Operations Manager, YMX

Aeromag’s Changemakers October 25, 2023
I took on the position of Operations Manager at Montreal-Mirabel International Airport (YMX) in 2018, prior to which I was working at the Montreal-Trudeau International Airport (YUL) station. Since then, the cargo aircraft passing through are slowly changing to more modern aircraft. Indeed, YMX can see a range of aircraft from some of the smallest private passenger models to the world’s largest cargo model. The YMX airport is also the site from which Airbus A220s are finalized and delivered to customers.

YMX is a smaller station within the Aeromag network, averaging approximately 550 deicing operations per season. Here, cargo aircraft are treated with the same level of care and professionalism as passenger aircraft. However, the amount of time a cargo flight may remain on the ground before departing again poses a unique challenge. Unlike a passenger flight which disembark passengers and embarks others to depart, a cargo flight may remain parked for an extended amount of time. As days with precipitation go by, a larger amount of snow and or ice has to be removed which can result in more de-icing fluid applied.

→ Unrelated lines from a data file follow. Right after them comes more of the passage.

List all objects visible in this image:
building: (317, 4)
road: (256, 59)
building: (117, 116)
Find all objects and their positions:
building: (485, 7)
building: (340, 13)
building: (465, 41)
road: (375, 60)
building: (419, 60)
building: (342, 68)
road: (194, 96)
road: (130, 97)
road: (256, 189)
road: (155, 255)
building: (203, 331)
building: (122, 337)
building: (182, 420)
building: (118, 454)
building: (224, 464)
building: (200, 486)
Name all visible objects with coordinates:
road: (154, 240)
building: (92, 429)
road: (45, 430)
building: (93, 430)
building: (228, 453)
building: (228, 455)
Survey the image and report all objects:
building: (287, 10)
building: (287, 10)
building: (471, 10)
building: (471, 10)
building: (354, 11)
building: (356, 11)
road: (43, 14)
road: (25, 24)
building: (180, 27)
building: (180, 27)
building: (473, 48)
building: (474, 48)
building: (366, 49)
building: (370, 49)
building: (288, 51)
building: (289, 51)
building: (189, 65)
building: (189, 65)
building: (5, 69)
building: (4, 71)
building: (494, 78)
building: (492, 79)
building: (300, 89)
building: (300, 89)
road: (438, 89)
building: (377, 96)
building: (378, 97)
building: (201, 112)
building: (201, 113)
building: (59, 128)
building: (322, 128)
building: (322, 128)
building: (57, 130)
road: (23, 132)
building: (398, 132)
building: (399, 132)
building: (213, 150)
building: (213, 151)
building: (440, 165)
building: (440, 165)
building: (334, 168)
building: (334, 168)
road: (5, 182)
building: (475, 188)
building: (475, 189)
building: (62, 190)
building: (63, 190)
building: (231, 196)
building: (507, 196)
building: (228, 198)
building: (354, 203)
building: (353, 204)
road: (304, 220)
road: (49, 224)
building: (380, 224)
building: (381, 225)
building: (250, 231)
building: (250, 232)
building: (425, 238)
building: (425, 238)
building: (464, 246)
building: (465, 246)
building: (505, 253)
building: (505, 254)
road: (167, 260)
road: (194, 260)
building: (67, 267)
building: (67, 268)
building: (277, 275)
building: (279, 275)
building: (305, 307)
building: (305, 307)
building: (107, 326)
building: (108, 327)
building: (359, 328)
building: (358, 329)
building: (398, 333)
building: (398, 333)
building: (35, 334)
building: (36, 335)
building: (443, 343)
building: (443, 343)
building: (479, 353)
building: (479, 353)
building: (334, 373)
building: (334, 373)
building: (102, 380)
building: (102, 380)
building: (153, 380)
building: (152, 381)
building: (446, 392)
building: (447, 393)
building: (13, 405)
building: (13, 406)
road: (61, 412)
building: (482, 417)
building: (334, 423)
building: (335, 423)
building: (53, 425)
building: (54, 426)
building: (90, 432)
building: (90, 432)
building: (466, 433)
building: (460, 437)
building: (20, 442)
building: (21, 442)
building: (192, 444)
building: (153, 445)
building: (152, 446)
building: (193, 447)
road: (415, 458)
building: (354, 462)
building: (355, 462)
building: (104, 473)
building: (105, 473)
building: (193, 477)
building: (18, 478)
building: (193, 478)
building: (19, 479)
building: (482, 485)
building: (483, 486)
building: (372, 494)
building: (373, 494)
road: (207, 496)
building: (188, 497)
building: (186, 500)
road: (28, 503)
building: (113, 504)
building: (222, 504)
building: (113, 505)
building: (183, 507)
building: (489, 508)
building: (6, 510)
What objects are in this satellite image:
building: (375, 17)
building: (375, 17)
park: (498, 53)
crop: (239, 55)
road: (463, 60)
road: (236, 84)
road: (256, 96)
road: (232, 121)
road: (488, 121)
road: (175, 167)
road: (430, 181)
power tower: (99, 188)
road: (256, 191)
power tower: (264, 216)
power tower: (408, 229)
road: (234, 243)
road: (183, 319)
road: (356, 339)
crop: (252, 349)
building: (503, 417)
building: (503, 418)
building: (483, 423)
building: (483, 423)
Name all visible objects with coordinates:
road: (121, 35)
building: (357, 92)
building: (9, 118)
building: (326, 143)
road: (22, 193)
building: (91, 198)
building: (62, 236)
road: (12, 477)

At the airport, we are solely responsible for coordinating deicing operations and fluid recovery. In large quantities, glycol can be harmful to wildlife. As it decomposes, glycol will use and reduce the amount of available oxygen. This reduction in oxygen can have negative effects on the surrounding environment. For these reasons ensuring recovery of spent fluid is important.

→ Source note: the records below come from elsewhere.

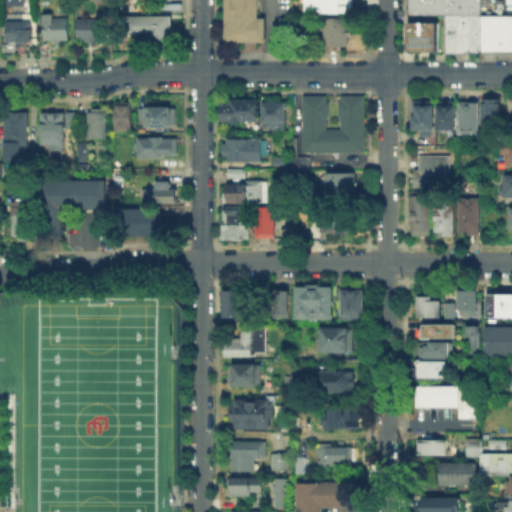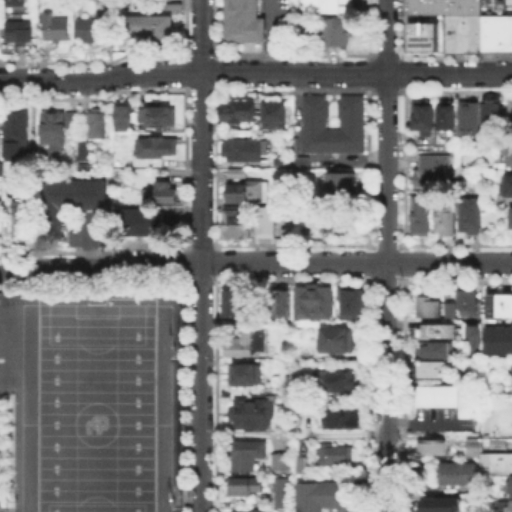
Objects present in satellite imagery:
building: (327, 5)
building: (443, 6)
building: (242, 19)
parking lot: (283, 20)
building: (148, 26)
building: (55, 27)
building: (57, 29)
building: (89, 29)
building: (152, 29)
building: (335, 30)
building: (18, 31)
building: (94, 31)
building: (335, 31)
building: (462, 31)
building: (496, 31)
building: (22, 33)
building: (422, 35)
road: (270, 36)
building: (422, 36)
road: (255, 71)
building: (237, 109)
building: (509, 109)
building: (490, 111)
building: (240, 113)
building: (511, 113)
building: (445, 114)
building: (122, 115)
building: (156, 115)
building: (272, 115)
building: (493, 115)
building: (272, 116)
building: (422, 116)
building: (467, 117)
building: (125, 118)
building: (449, 119)
building: (161, 120)
building: (471, 121)
building: (73, 122)
building: (95, 123)
building: (425, 123)
building: (331, 124)
building: (331, 124)
building: (99, 126)
building: (54, 127)
building: (18, 130)
building: (13, 133)
building: (53, 133)
building: (155, 146)
building: (242, 148)
building: (81, 150)
building: (160, 151)
building: (507, 151)
building: (84, 153)
building: (244, 153)
building: (510, 155)
building: (299, 161)
building: (281, 162)
building: (430, 170)
building: (436, 171)
building: (339, 183)
building: (508, 184)
building: (341, 187)
building: (510, 188)
building: (245, 190)
building: (158, 192)
building: (261, 192)
building: (167, 193)
building: (77, 194)
building: (236, 198)
building: (69, 199)
building: (419, 214)
building: (467, 215)
building: (425, 217)
building: (447, 217)
building: (470, 217)
building: (510, 217)
building: (21, 218)
building: (443, 218)
building: (264, 220)
building: (137, 221)
building: (234, 222)
building: (339, 223)
building: (237, 224)
building: (267, 224)
building: (335, 224)
building: (144, 225)
building: (23, 226)
road: (200, 255)
road: (386, 256)
road: (255, 271)
building: (313, 301)
building: (466, 301)
building: (466, 301)
building: (232, 302)
building: (278, 303)
building: (351, 303)
building: (282, 304)
building: (316, 304)
building: (353, 304)
building: (498, 304)
building: (498, 305)
building: (236, 306)
building: (426, 306)
building: (426, 306)
building: (448, 309)
building: (437, 330)
building: (438, 330)
building: (472, 336)
building: (473, 337)
building: (335, 338)
building: (497, 339)
building: (498, 339)
building: (245, 342)
building: (335, 342)
building: (243, 343)
building: (436, 348)
building: (435, 349)
building: (511, 365)
building: (511, 366)
building: (432, 368)
building: (432, 368)
building: (244, 374)
building: (247, 376)
building: (333, 380)
building: (337, 383)
building: (511, 386)
building: (448, 397)
building: (448, 397)
park: (94, 404)
building: (250, 412)
building: (252, 415)
building: (341, 417)
building: (343, 420)
building: (496, 442)
building: (471, 445)
building: (430, 446)
building: (431, 446)
building: (471, 446)
building: (248, 452)
building: (244, 453)
building: (332, 454)
building: (334, 455)
building: (275, 460)
building: (282, 463)
building: (495, 463)
building: (497, 465)
building: (304, 469)
building: (456, 472)
building: (456, 472)
building: (242, 484)
building: (244, 485)
building: (509, 485)
building: (278, 492)
building: (284, 494)
building: (324, 495)
building: (326, 497)
building: (441, 503)
building: (437, 504)
building: (503, 505)
building: (503, 505)
building: (246, 511)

There are two options to recover glycol: the active way or the passive way. The active recovery method involves a glycol recovery vehicle. Of course, this option requires a certain amount of fuel, but it allows us to eliminate any residual glycol from the deicing pad to prevent groundwater infiltration. Speaking of vehicles, the station has acquired an electric-powered deicing truck. Having another single operated vehicle that requires much less fuel has been a definite plus in our day-to-day operations.

Passive methods to recover glycol are in no way dull. These processes are actually pretty innovative! One of these passive methods involves underground piping that recovers spent fluid from the deicing apron surface. This fluid is stored in reservoirs until disposal. Another passive method is stocking the contaminated snow. Our vast contaminated snow dump allows for a greater quantity of contaminated snow to be stocked. The glycol will eventually work its way to the bottom of the snow pile and flow into the underground system before being pumped in our recovery tanks. The remaining snow, much less contaminated now, can be disposed of more easily. In the end, these passive methods help us reduce our carbon footprint by using less fuel than the active method.

Aeromag is always working on innovative solutions to make its operations better for the planet. As a company, we care for the environment during the deicing season and the off season as well. At YMX, we are continuously testing water samples to ensure that we respect environmental regulations. We have our own GC-FID (gas chromatography machine) onsite for immediate test results. We also send samples to an accredited laboratory to ensure our results are correct.

Having a glycol blending system allows us to treat aircraft with the lowest glycol concentration possible while respecting the required temperature buffers. Doing so means less glycol is used thus reducing the amount that needs to be recovered and eventually disposed of.